A recent blog post by CommVault's Dipesh Patel has reopened the argument over the value of higher deduplication ratio. He, like others that claims that dedupe ratios don't matter, and points out that a dedupe ratio of 10:1 reduces the size of your data by 90 percent, reaching the zone of diminishing returns since a 20:1 dedupe ratio will only get you another 5 percent reduction. To me that argument sounds an awful lot like Lucy Ricardo explaining how she saved a lot of money on the new living room furniture because it was on sale.
I tend to think more like Ricky and worry not about how much was saved but how much the new living room suite, or backup solution, cost. A system that gets 20:1 is twice as good at data reduction as one that gets 10:1 not 5 percent better. It's the absolute space needed not the incremental savings that we shell out our hard-earned budget dollars for.

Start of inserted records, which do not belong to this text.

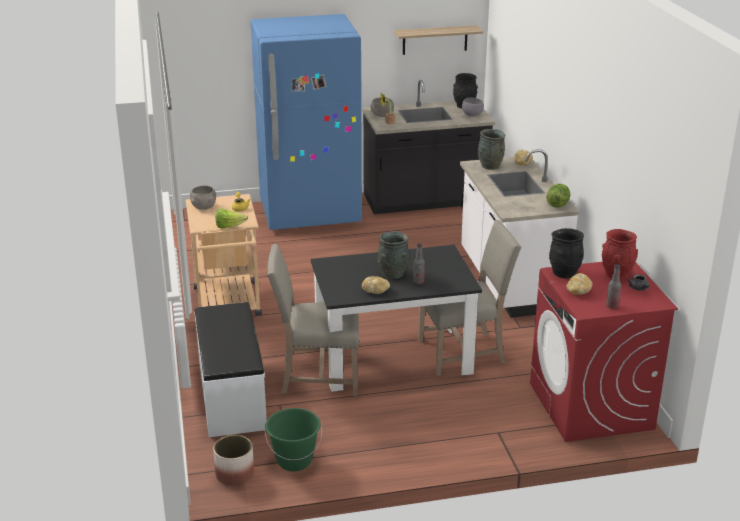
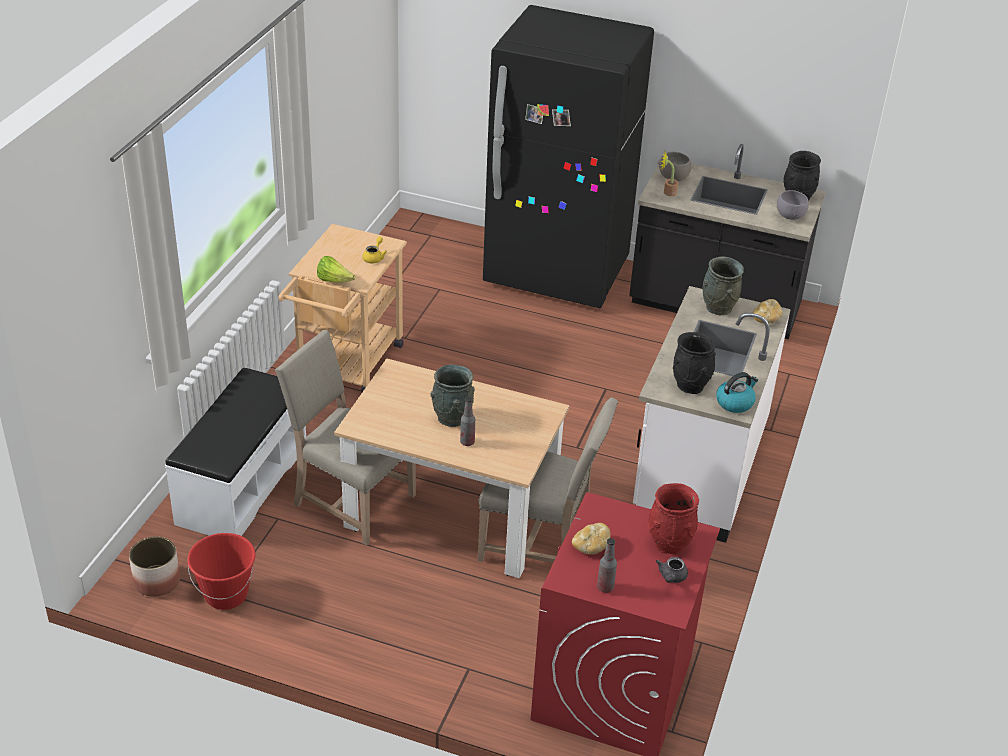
camera: 30 degrees right, 10 degrees up
grey bowl [190,186,216,210] -> none
blue fridge [251,14,362,230] -> black fridge [483,5,654,308]
green bucket [265,408,322,471] -> red bucket [187,533,256,610]
black dining table [311,245,482,392] -> beige dining table [334,358,569,578]
bread [362,276,390,294] -> none
shelf [394,25,483,55] -> none
lettuce [546,184,570,207] -> kettle [716,372,758,413]
black vase [549,228,584,279] -> black vase moved to [673,332,716,394]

If I have 500TB of backup data I want to keep online, I'll need 50TB of usable space in a system that reduces data 10:1 solution but just 25TB if it got 20:1. Assuming 1TB drives and 10+2 RAID-6 that would be 60 1TB drives for the system that gets 10:1 but just 30 for the 20:1 system. Even if the initial purchase price of the two solutions was the same, I'd still need to pay more to rack, maintain, power and cool twice as many disk drives Things get really interesting when we start replicating the data. Dedupe twice as effectively and you've reduced the amount of data to replicate in half. That could easily be the difference between meeting an SLA to replicate backups off-site in 24 hours with one T-3 line or having to pony up for a pair of T-3s.

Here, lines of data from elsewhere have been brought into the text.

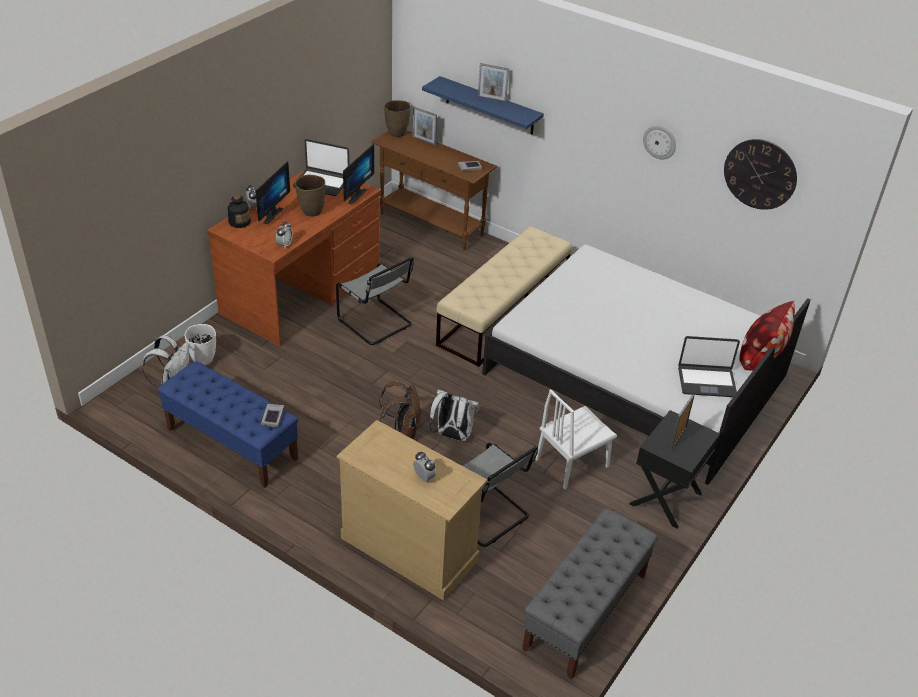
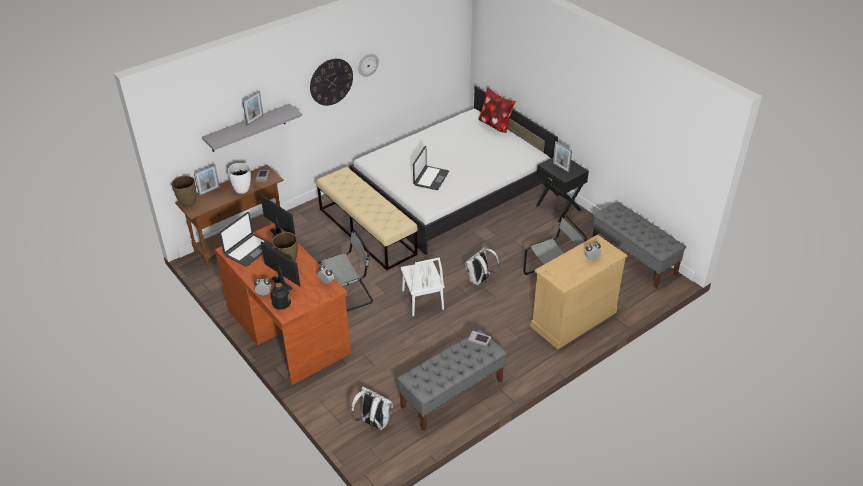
camera: 70 degrees left, 0 degrees up
blue bench [157,361,298,488] -> grey bench [397,330,507,431]
white vase [185,324,216,365] -> white vase moved to [228,163,251,194]
brown backpack [379,381,421,440] -> none
blue shelf [422,76,544,135] -> grey shelf [202,104,302,152]
white chair [535,389,617,489] -> white chair moved to [400,257,445,316]
laptop [678,336,740,397] -> laptop moved to [413,146,449,190]
wall clock [724,139,797,210] -> wall clock moved to [310,58,353,106]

Even if they can't accept my logic, which I admit may not be as solid as Spock's, vendor spokespeople like Mr. Patel should avoid making arguments that metrics like dedupe ratios don't matter because some readers will assume they're trying to downplay a weakness in their product. There's scarce data available on how well various products dedupe. Add in that deduplication rates can vary greatly as the amount of duplicate data varies from data set to another and one can understand why users are skeptical about dedupe ratio claims and counterclaims.
In addition to Mr. Patel I'd like to thank Curtis Preston (Blog Entry 1, Blog Entry 2) and Sepaton's Jay Livens (Blog Entry) for adding to the discussion in their blog posts.